_Work task_
Check each line of the entries below for the word "route", and copy out the ones that have it.

··· Data supplied ···

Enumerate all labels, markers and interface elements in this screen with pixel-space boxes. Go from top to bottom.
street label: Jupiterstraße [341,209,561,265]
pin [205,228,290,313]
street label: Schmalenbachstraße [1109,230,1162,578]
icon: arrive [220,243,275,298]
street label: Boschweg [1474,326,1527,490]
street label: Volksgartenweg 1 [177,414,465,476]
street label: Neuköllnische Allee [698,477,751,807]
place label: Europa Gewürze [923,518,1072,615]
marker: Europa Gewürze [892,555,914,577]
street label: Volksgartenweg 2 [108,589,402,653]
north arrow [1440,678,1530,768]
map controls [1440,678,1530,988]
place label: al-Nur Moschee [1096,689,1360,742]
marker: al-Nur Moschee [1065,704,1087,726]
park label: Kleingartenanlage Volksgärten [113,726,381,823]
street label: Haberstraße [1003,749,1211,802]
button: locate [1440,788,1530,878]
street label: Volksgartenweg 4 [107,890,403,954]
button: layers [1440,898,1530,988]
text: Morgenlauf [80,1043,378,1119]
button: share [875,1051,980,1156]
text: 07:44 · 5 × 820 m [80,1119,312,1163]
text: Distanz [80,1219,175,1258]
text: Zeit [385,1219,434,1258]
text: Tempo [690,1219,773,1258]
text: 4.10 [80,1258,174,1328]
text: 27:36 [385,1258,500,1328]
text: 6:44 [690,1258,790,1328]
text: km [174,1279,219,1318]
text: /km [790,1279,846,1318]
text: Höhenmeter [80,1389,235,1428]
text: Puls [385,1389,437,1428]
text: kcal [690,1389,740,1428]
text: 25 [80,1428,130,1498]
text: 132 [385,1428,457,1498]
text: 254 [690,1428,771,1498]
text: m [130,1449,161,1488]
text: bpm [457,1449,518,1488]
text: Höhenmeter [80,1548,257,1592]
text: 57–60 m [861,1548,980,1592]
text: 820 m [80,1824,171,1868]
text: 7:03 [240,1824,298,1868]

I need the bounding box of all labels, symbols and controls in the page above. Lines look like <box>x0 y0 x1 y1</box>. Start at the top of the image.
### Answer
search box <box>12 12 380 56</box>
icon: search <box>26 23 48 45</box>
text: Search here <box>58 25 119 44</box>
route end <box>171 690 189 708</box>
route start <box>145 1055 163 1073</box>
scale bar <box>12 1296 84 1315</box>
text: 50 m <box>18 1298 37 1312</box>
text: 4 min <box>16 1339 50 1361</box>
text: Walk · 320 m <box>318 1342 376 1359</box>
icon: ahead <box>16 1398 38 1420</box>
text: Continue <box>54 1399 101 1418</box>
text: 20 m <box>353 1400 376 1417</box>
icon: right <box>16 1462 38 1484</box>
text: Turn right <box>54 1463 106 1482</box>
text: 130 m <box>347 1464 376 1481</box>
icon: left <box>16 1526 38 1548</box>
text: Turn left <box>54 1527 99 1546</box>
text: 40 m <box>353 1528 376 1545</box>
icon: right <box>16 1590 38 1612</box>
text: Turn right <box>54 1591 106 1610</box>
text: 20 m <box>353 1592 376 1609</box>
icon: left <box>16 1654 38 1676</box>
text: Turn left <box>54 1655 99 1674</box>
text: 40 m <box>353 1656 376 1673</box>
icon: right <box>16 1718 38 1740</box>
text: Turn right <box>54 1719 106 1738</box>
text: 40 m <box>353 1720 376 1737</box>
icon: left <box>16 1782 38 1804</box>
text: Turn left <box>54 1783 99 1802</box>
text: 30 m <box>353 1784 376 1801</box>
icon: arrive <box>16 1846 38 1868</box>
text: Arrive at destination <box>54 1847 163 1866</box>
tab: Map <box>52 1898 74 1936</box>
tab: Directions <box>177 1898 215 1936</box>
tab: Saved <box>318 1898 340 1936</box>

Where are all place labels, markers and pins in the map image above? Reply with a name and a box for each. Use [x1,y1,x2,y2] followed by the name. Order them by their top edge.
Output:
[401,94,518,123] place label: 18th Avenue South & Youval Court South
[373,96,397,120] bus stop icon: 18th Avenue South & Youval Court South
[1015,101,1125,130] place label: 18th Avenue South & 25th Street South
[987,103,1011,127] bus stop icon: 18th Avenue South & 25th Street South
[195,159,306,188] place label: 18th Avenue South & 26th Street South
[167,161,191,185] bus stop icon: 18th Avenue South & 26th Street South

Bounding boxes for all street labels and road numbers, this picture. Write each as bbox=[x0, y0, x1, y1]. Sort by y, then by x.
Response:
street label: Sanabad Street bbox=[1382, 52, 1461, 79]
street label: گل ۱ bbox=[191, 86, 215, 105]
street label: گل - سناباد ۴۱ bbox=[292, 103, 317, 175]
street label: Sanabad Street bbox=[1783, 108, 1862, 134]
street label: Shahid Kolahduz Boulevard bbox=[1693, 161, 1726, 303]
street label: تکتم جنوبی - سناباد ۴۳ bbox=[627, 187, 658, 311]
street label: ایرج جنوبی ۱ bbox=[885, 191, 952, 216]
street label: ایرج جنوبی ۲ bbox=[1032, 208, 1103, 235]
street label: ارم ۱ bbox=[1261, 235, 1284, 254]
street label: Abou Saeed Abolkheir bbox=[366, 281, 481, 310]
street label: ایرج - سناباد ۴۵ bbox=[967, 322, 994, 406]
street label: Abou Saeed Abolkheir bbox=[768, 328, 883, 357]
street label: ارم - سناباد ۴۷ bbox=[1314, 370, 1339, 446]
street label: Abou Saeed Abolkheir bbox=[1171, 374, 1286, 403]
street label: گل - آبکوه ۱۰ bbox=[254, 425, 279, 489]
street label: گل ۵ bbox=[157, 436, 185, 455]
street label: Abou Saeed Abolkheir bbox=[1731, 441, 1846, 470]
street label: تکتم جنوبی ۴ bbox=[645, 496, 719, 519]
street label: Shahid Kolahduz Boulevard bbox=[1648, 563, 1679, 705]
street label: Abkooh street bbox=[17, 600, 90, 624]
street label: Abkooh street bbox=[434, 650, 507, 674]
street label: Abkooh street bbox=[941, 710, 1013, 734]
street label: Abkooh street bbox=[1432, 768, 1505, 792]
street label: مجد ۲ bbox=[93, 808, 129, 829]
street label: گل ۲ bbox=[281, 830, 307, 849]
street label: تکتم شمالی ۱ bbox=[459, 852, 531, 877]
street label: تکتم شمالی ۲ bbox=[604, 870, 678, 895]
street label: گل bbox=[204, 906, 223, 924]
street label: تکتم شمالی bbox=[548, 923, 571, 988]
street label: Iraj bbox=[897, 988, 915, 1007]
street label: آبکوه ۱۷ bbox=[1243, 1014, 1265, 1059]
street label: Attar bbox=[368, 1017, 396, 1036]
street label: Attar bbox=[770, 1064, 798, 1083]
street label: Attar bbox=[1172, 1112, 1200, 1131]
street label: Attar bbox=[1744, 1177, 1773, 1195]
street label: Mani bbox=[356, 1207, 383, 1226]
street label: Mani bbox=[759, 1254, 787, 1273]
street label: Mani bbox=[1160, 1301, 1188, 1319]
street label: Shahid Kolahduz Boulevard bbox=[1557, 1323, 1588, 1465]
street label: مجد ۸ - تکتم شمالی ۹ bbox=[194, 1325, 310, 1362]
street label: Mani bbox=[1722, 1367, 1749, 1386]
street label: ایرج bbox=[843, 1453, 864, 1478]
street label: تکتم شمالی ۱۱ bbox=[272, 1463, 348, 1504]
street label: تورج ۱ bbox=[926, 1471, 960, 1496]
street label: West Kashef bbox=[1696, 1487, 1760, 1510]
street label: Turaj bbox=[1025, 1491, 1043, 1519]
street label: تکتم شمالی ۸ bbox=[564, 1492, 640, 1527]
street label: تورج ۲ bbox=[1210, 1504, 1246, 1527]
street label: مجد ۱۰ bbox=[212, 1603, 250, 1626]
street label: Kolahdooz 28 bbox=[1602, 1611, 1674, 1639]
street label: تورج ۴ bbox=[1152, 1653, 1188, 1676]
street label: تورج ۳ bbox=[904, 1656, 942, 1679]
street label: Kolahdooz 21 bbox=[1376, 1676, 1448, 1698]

···

_Exercise result_
route end <box>171 690 189 708</box>
route start <box>145 1055 163 1073</box>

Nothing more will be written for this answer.